Executing a SPARQL query

SPARQL queries can easily be executed using the actor-init-sparql module.

The easiest way to get started is by installing the module as follows:

$ [sudo] npm install -g @comunica/actor-init-sparql

After that, SPARQL queries can be executed as follows:

$ comunica-sparql http://fragments.dbpedia.org/2015-10/en "CONSTRUCT WHERE { ?s ?p ?o } LIMIT 100"

Further documentation for that can be found in the corresponding README.

Data Flow

Here we will describe how the packages interact when solving a SPARQL query, based on the default configuration of actor-init-sparql. The diagram below shows most of the main components that get used and how they interact with each other.

Comunica SPARQL diagram

Below we will give a general overview of the functions these blocks fulfill.

Init SPARQL actor

This actor is the entrypoint. The intialization actor takes care of reading the input and parsing the command line arguments. There are 3 busses that get contacted:

  • SPARQL Parse to parse the input SPARQL string and convert it to SPARQL algebra.
  • Query Operation that takes the algebra as input and converts it into a stream of binding results.
  • SPARQL Serialize to convert the the output to the requested format.
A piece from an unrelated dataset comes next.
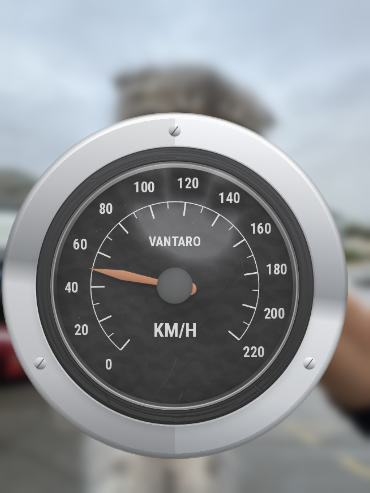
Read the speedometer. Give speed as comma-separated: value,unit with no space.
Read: 50,km/h
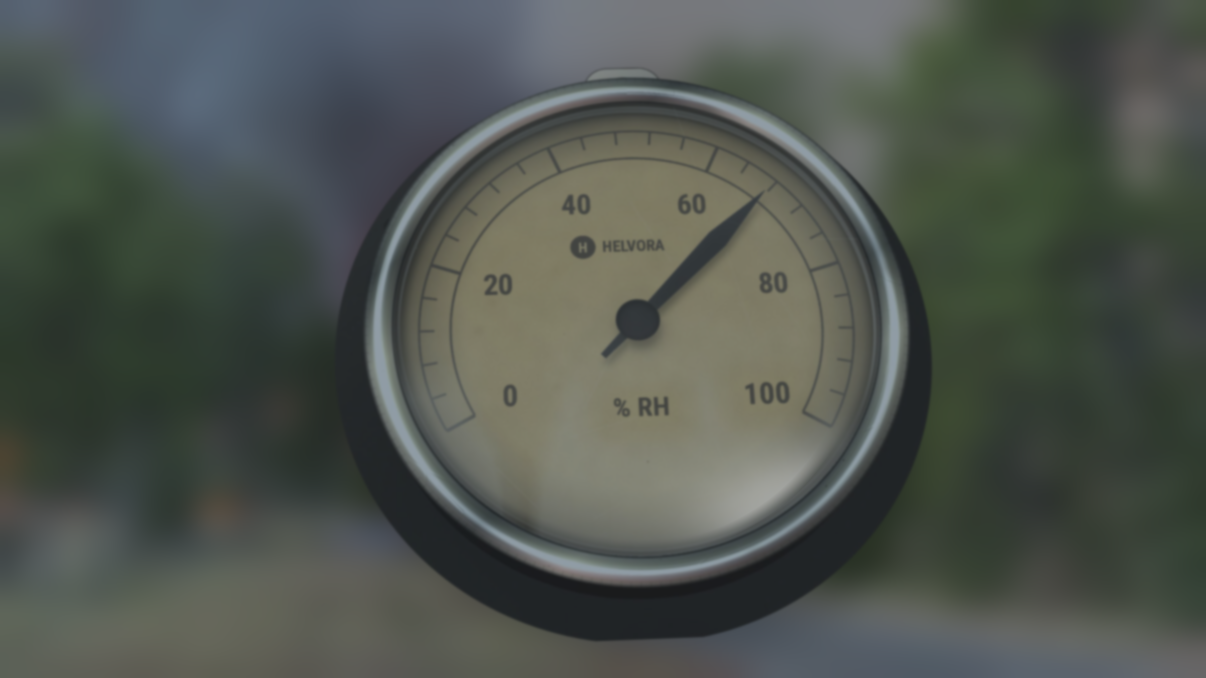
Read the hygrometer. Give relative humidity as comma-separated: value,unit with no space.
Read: 68,%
Currently there is only 1 parser actor in Comunica. For the serialization there are more choices, depending on what is preferred and if the output are bindings or triples (in case of a CONSTRUCT query).

Query Operation bus

All actors listening on this bus take care of the possible algebra operations: there is an actor that solves project functions, one for joining, for BGPs, etc. In turn, many of them also call the Query Operation bus to solve the nested functions of the algebra, and then act on the binding results of those nested functions.

Specifically the BGP actor is the one that executes the algorithm on how to best resolve the patterns, similarly as the original TPF algorithm.

One actor that does not call the bus again is Quad Pattern actor, which takes care of resolving single patterns. This is always a leaf node in the algebra tree, and is responsible for getting the actual TPF results.

Resolve Quad Pattern bus

All actors in this bus take a quad pattern as input and return the corresponding bindings (and metadata).

The SPARQL resolver transforms the pattern to a SPARQL query containing that pattern and sends it to an endpoint to get the results. Additionally, a COUNT query gets sent to get the total number of results before resolving the entire stream.

The Federated resolver* splits up the request: for each available source a new request gets generated that gets sent back to the bus. Additionally a cache gets kept for each source to track which source can answer what pattern.

Finally, the QPF resolver gets it bindings through TPF (or QPF), just like the original TPF client does. A stream gets created that can return all corresponding triples, by requesting the next page before the previous one is finished. The resulting triples then get sent to a metadata actor, to separate the metadata triples from the actual data. From that metadata the TPF controls and metadata get extracted. That combination of metadata and bindings then gets sent back as a result.